E como é atual este ensinamento! O nosso mundo é um mundo classista, onde "quem pode mais, chora menos", até nas Igrejas - como gostamos de títulos, honras, prestígio! Em vão buscaremos nos Evangelhos títulos de honra como "Eminência" "Santidade" "Reverendo", "Reverendíssimo"!! Sem que notássemos, o mundo entrou nas nossas comunidades!!
O nó da questão está em versículo 11: "de fato, quem se eleva será humilhado, e quem se humilha, será elevado". Não é uma recomendação sádica para que procuremos ser humilhados, como muitas vezes se pregava na formação da Vida Religiosa e na espiritualidade, antigamente. Pelo contrário, é uma orientação para que não ponhamos o nosso valor nos títulos e honrarias vãs que a sociedade tanto aprecia, mas no serviço humilde dos irmãos, unindo-nos à luta pelos oprimidos, que são humilhados pela sociedade de consumismo e opulência.
Ato contínuo, Jesus nos orienta sobre a gratuidade. Recomendando ao fariseu que ele não convide os que possam retribuir com outros convites, ele nos põe diante do exemplo do próprio Deus, que é gratuidade absoluta. De novo, os marginalizados servem como exemplo para o exercício de gratuidade. Temos muitas indicações na literatura daquele tempo que tanto a sociedade judaica como a greco-romana rejeitava este pessoal sofrido. Um documento dos Essênios de Qumrã elenca as categorias que serão proíbidas de entrar no banquete escatológico: "os que têm problema na pele, com as mãos ou os pés esmagados, os aleijados, os cegos, os surdos, os mudos; os que têm defeito na vista ou que sofrem de senilidade". A lista lucana adiciona a categoria "os pobres". Sabemos que na literatura judaica "os pobres" era muitas vezes a designação usada para Israel e especialmente para os eleitos dentro de Israel. Então Lucas está usando de ironia - mostrando que os verdadeiros eleitos não são os que a sociedade assim considera, mas os realmente pobres, marginalizados e sofredores!!

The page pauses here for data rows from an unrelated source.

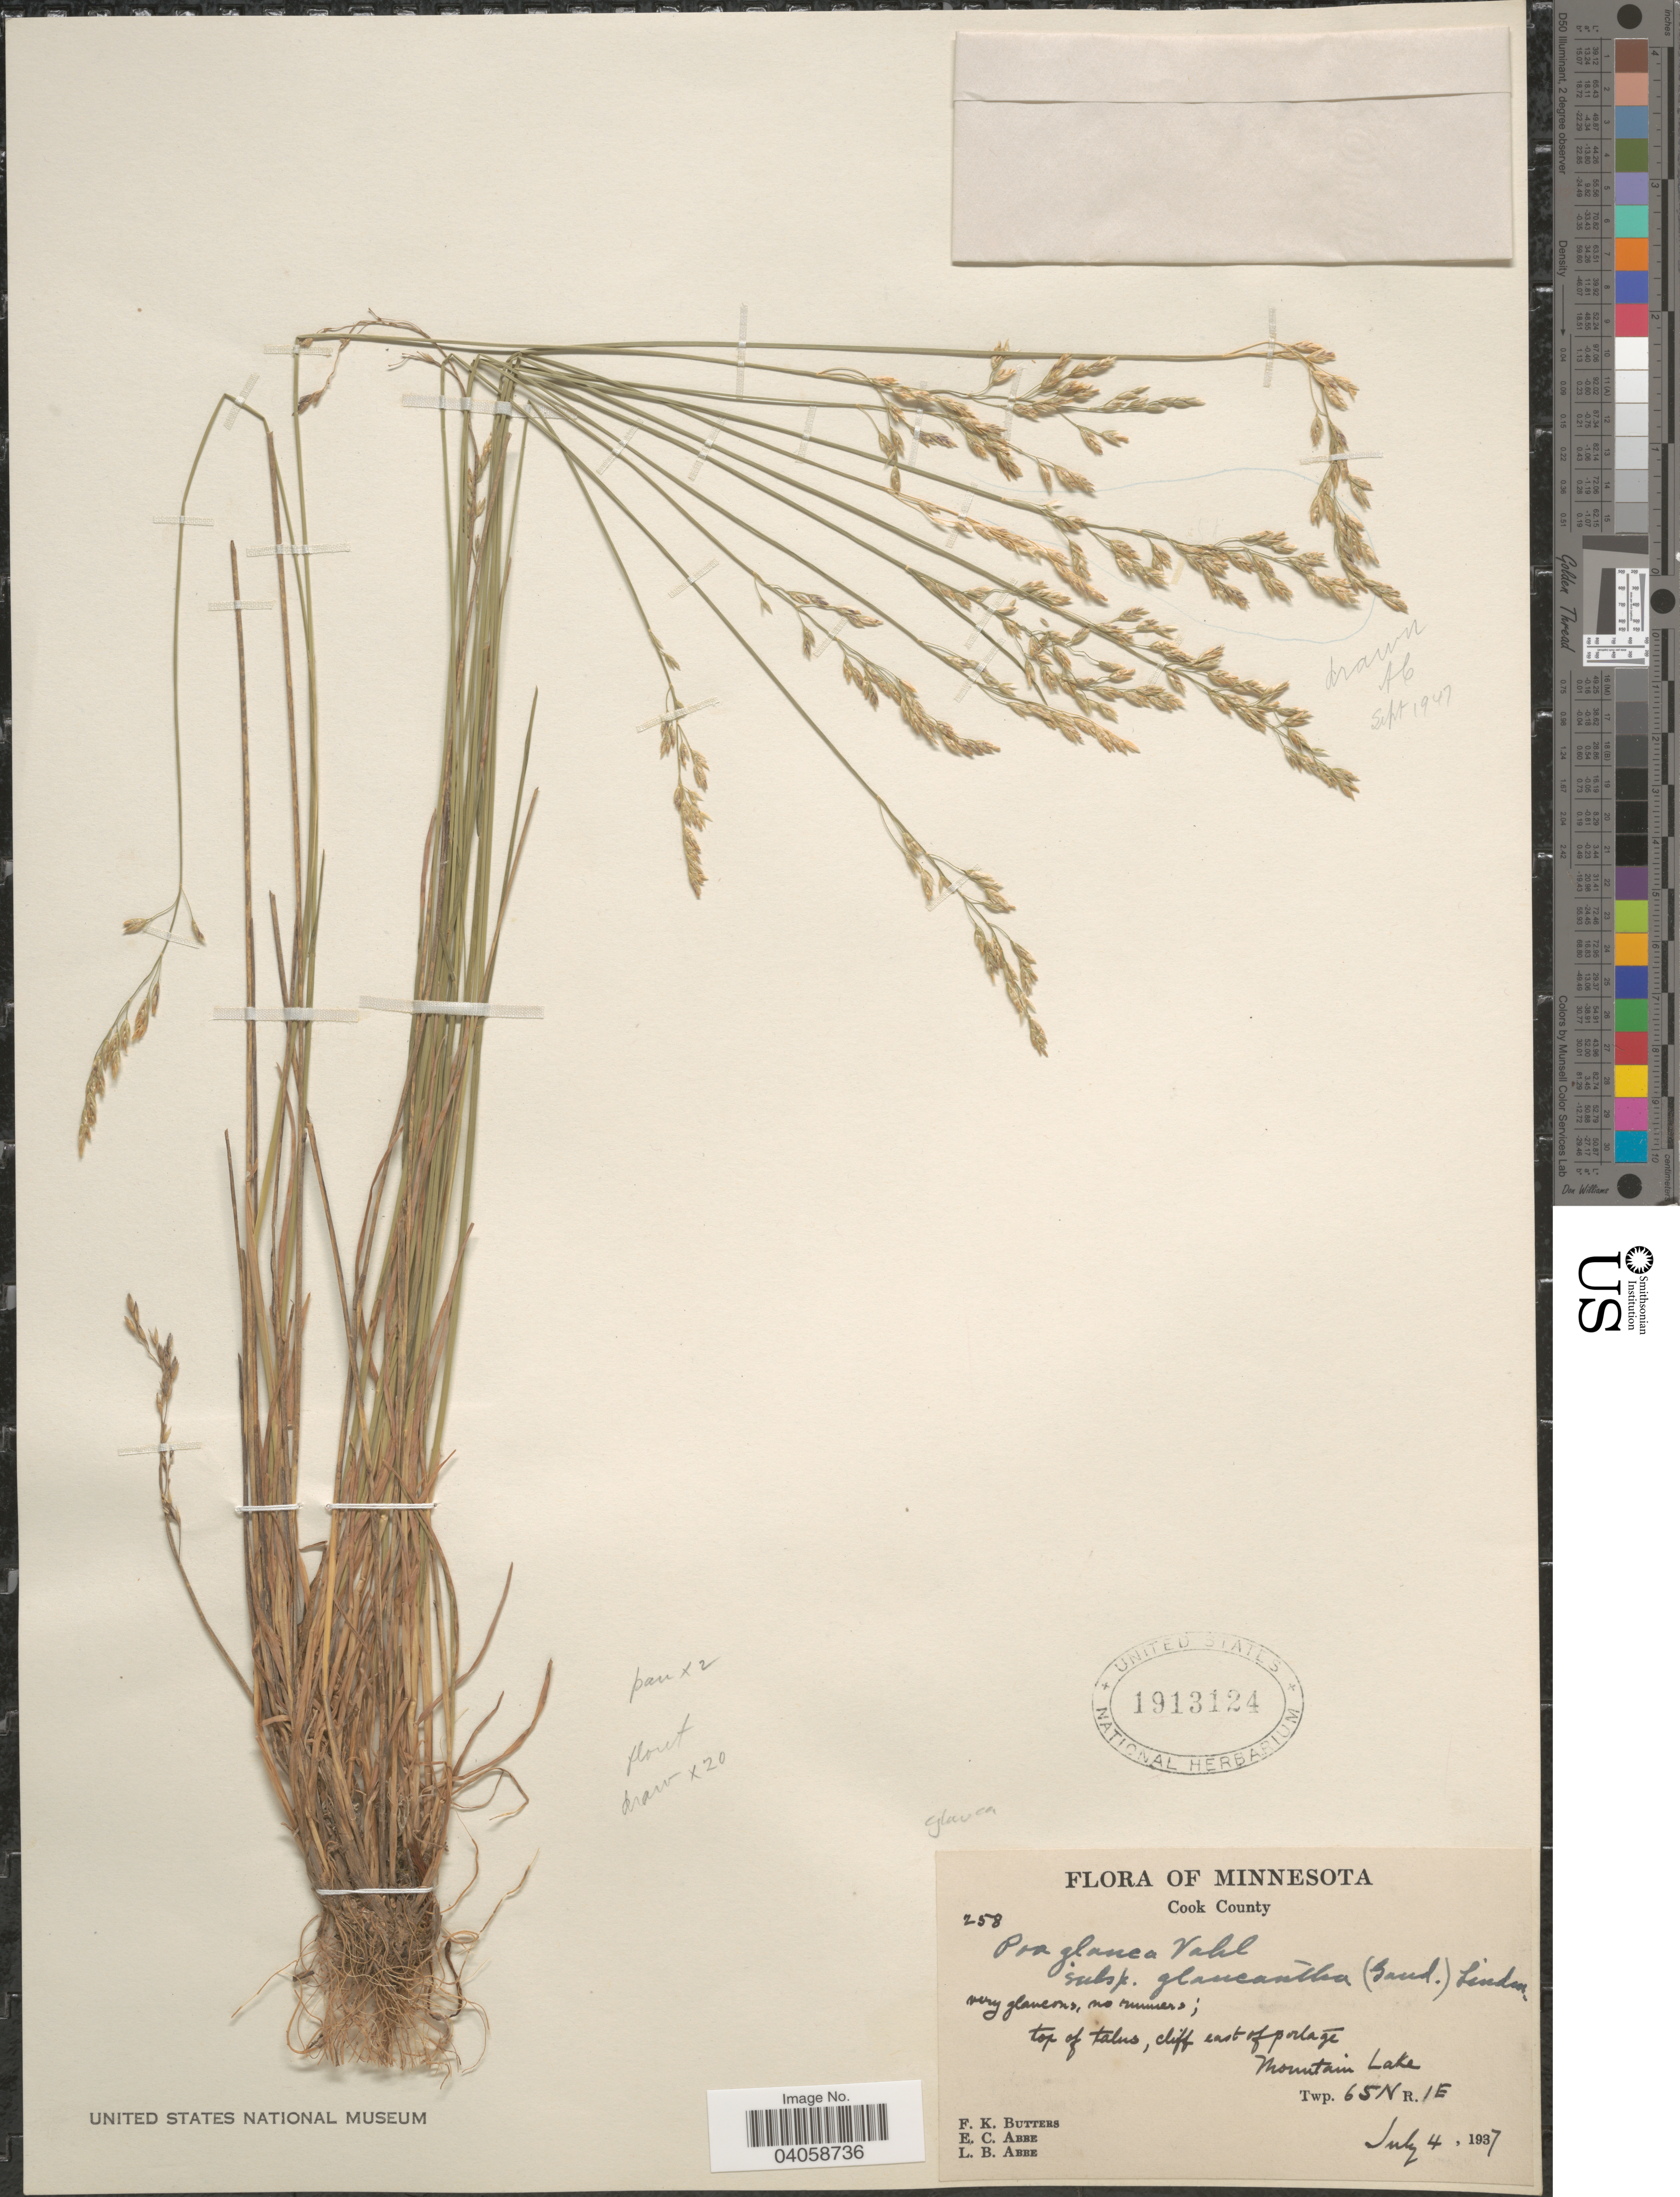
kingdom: Plantae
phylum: Tracheophyta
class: Liliopsida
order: Poales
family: Poaceae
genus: Poa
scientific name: Poa glauca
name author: Vahl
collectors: F. K. Butters, E. C. Abbe & L. B. Abbe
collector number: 258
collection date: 1937-07-04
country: United States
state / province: Minnesota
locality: Cook County. Cliff east of portage Mountain Lake. Twp. 65N R. 1E.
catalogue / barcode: US 1913124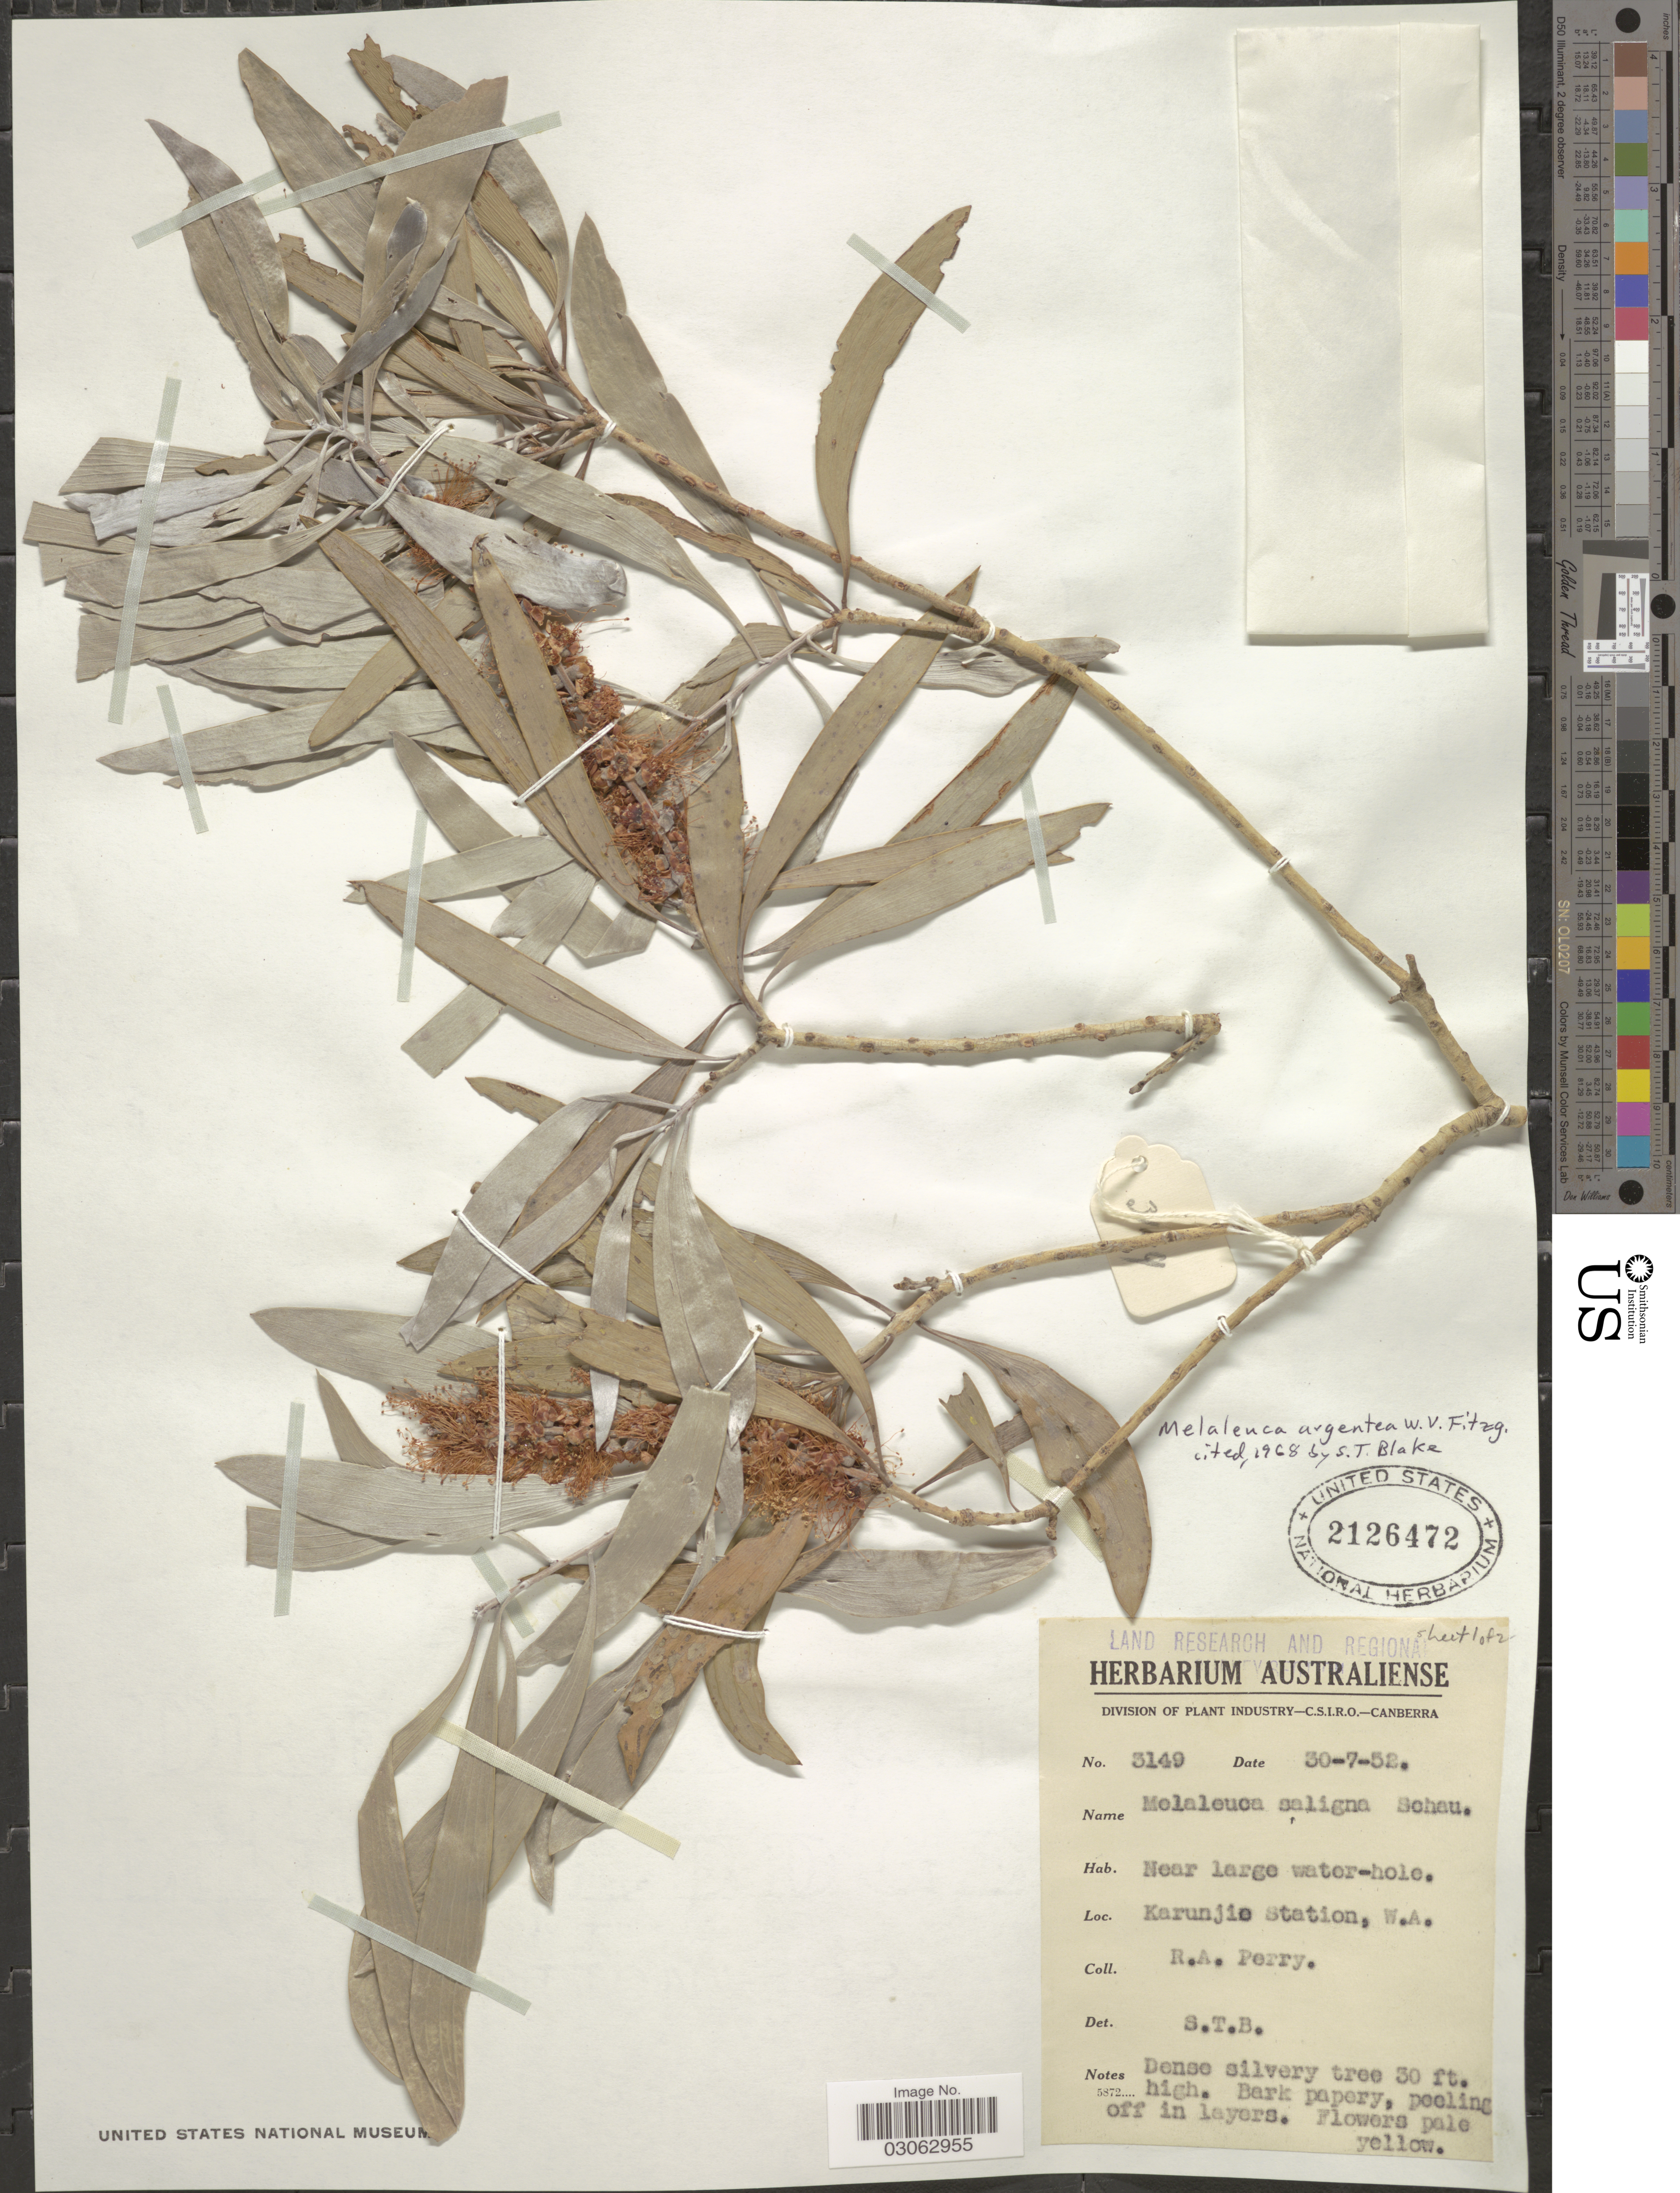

O discípulo, "convidando-os", ou seja relacionando-se com eles como igual para igual, não receberá deles a retribuição. Eles não terão como que retribuir, e assim seremos como Deus, que nos ama sem esperar algo em retorno. Assim estaremos colocando a nossa confiança na gratuidade de Deus, e não agindo dum modo calculista, como tanto se prega hoje: "é dando que se recebe", como dizem os politiqueiros cínicos, como também alguns pregadores cristãos, interessados no acúmulo de dinheiro..
A imagem do banquete é simplesmente um símbolo. A história nos desafia para que examinemos as nossas motivações mais profundas, para que busquemos o serviço aos irmãos, e para que aprendamos de Deus, que é o Amor Gratuito por excelência.